Saturday, May 22, 2010

The Killer Elite

Cinema is, as we all know, the stuff that dreams are made of, all our romantic reveries and adventurous daydreams come to life, a projection of the perfect world we'd ideally love to be living in, full of excitement and happy endings. Or it would be if it wasn't for one little problem: not all our dreams are so wholesome. In fact some are downright dark and scary. And nothing can get at the malign impulses that lurk in our subconscious quite like cinema. It's something filmmakers have known since the earliest days, audiences love the vicarious thrill of illicit acts just as much as wholesome ones.



Which brings us to the horror and fascination we have with those who disobey the most serious of all the Ten Commandments. As Ernest Hemingway once observed, ''when a man is still in rebellion against death he has pleasure in taking to himself one of the Godlike attributes, that of giving it. This is one of the most profound feelings in those men who enjoy killing.'' What he neglected to mention was the pleasure an audience often experiences, whether it's in the bullring or the omniplex, while watching this rebellion against death. It's a primeval experience, a ritualistic act, one that connects cinema to ancient rites and religious transfiguration. The cinematic killer enacts our hidden desire to kill and our hidden relief that the victim is someone else. They die for us, so we don't have to. They kill for us, so we don't have to.



So whether it's the serial killer, the vigilante or the hitman, the killer is always with us, haunting our dreams, charming our worst instincts, hunting us down with remorseless determination. With Michael Winterbottom's The Killer Inside Me set to be the latest profile of one of cinema's most troubling and enduring residents, it's time to look back on five of the more memorable ones.

1. Speaking of Hemingway, his famous short-story The Killers was the basis for one of the great film noirs of the 1940s. Two hitmen arrive in a small town to kill someone called 'the Swede'. They wait in a diner for him to arrive.

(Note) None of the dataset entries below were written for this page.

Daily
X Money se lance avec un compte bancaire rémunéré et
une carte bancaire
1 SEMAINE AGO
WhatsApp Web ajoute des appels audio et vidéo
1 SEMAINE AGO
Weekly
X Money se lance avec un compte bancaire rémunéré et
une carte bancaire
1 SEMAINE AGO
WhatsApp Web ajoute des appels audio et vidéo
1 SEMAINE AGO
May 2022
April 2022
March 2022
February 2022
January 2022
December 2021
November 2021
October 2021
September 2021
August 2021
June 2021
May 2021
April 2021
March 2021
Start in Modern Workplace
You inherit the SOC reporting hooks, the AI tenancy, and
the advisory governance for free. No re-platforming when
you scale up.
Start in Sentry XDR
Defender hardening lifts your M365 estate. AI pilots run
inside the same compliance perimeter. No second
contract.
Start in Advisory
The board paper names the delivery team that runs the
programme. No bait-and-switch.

The film goes on to expand on this simple set-up, giving us the back story as to why the Swede has ended up here, (it's all a girl's fault wouldn'tcha know) but it starts with a faithful recreation of the original story in all its noirish menace.



2. We can't talk killers, of course, without talking Hitchcock. Killers were one of specialities and I could easily pick five clips from his films alone. In the end I choose Bruno Anthony from Strangers On A Train. It's in incomparable performance from Robert Walker, the killer as psychopath, victim and charmer all in one. Hitchcock was always trying to implicate us in his murderous schemes, manipulating us to identify with killers, and here as Bruno murders the woman at the carnival, Hitch literally lowers her body into our laps, presents her to us as a sacrifical offering.

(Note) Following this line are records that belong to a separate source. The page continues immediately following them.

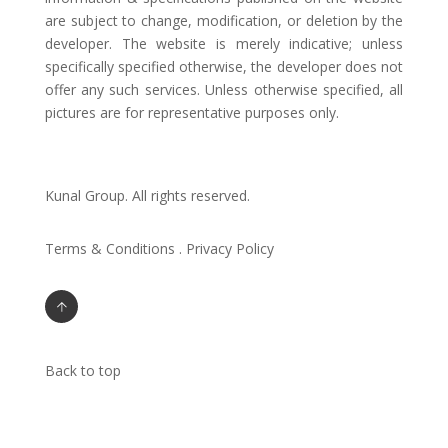
are subject to change, modification, or deletion by the
developer. The website is merely indicative; unless
specifically specified otherwise, the developer does not
offer any such services. Unless otherwise specified, all
pictures are for representative purposes only.
Kunal Group. All rights reserved.
Terms & Conditions . Privacy Policy
Back to top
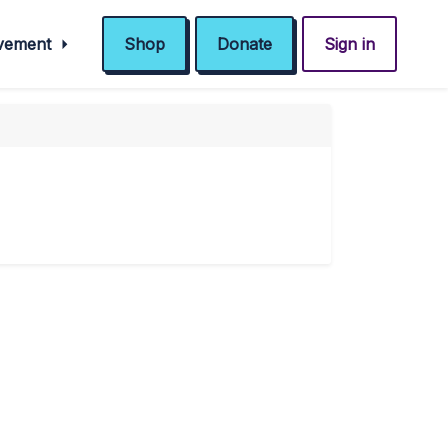
ovement
Shop
Donate
Sign in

3. It's hard to imagine the western without killers. The gunslinger, the outlaw and the gun-for-hire were staples of pretty much every western ever made. So an enormous wealth of ornery so-and-sos in black hats to choose from then. I've gone for an Italian take on this most American of genres. Surely few killers have ever had a cooler (or better soundtracked) entrance than blue-eyed Frank in Sergio Leone's Once Upon A Time In The West. The fact that Frank is played by Henry Fonda, that paragon of liberal justice in films like The Grapes of Wrath and Twelve Angry Men only makes it all the better.



4. Not all movie killers are human, of course. Monsters, alien creatures and pissed-off animals have all menaced mankind over the years. Most of these can be explained by the unpredictability of nature or our instinctual fear of the unknown. Movies where we imagine being preyed upon by our own technology, on the other hand, are harder to explain. John Carpenter's Christine (1983) is a good example of this. In Stephen King's original book the car was haunted. In the film, however, it has no discernable reason for turning on humanity. It's just bad and it wants to kill us. Technophobia was clearly in the air. Maybe Christine travelled back from the same future depicted the following year in The Terminator, where all our machines have finally risen up against us?



5. And finally, a more recent phenomenon is the arrival of the female killer. It's been a staple of exploitation movies and comic books for some time of course, but it's been gradually making its way into the mainstream as trash aesthetics and comic book sensibilities have taken over popular culture. It's female empowerment meets geek boy fantasy in an unholy alliance and it surely reached a new zenith this year with Hit Girl's gleeful carnage in the wonderful Kick Ass.

1 comment:

  1. Cool selection. Looking forward to The Killer Inside Me because the book is one of my all-time favourites and Casey Affleck is really turning into a interesting actor.